Vaccination is the country's best hope to get beyond the pandemic, he said, "and yet there's all this overlay, and some of it is politics and some of it's social media conspiracy theories and some of it is just distrust of anything that the government had anything to do with."
"We have a long way to go yet to try to overcome that," he told CNN on Wednesday.
Achieving vaccine equity is important, CDC says
Additionally, in the first two and half months of vaccine distribution, counties considered to have high social vulnerability had lower vaccine coverage than counties considered to have low social vulnerability, according to a study published Wednesday by the CDC.
The agency's social vulnerability index identifies communities that may need additional support during emergencies based on more than a dozen indicators across four categories: socioeconomic status, household composition, racial/ethnic minority status and housing type.
By March 1, vaccination coverage was about 2 percentage points higher in counties with low social vulnerability than in counties with high social vulnerability -- and the differences were largely driven by socioeconomic disparities, particularly differences in the share of the population with a high school diploma and per capita income.

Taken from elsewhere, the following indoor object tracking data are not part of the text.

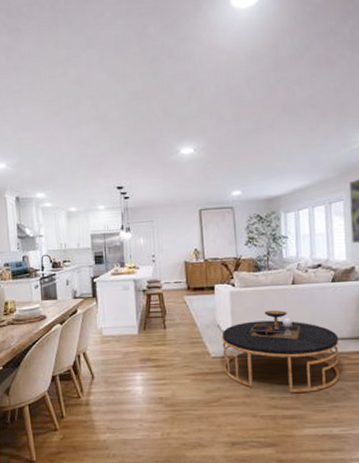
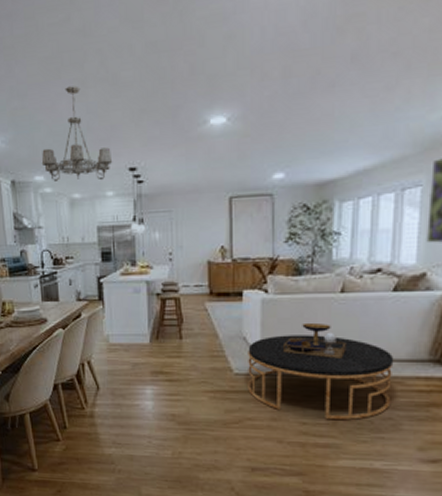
chandelier: none [42,122,104,198] -> present [41,86,113,181]

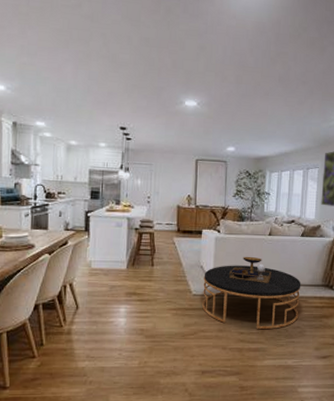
chandelier: present [41,86,113,181] -> none [43,56,107,134]

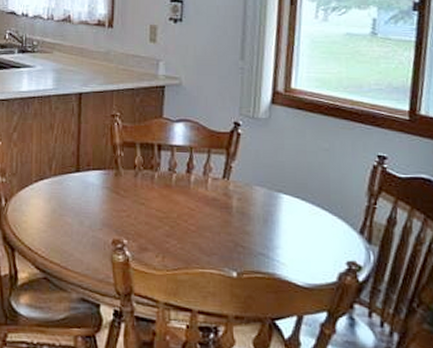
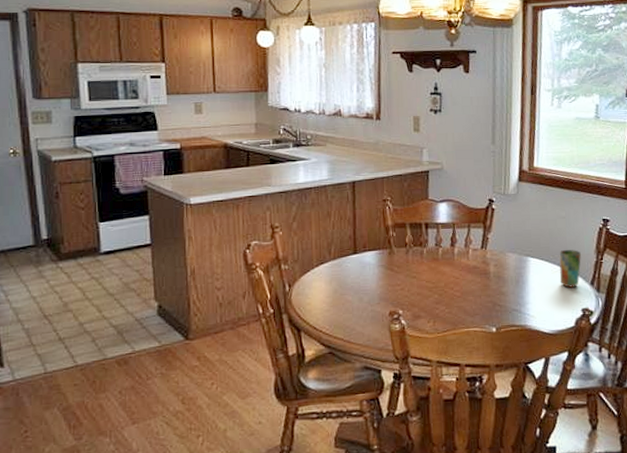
cup: none [319,189,348,236] -> present [559,250,581,289]

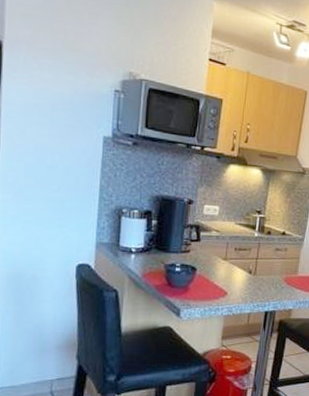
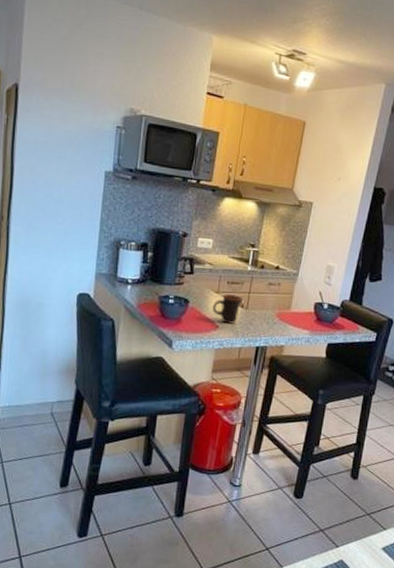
mug: none [220,261,252,290] -> present [212,294,244,324]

Only five states -- Arizona, Montana, Alaska, Minnesota and West Virginia -- had higher coverage in counties with high social vulnerability. And best practices in those states included prioritizing racial/ethnic minority groups in early vaccine coverage, actively monitoring barriers to vaccination, directing vaccines to vulnerable communities, offering free transportation to vaccination sites and working with community partners, the study said.
Achieving vaccine equity, the CDC said, is an important goal requiring "preferential access and administration to those who have been most affected" beyond proportionate distribution based on population.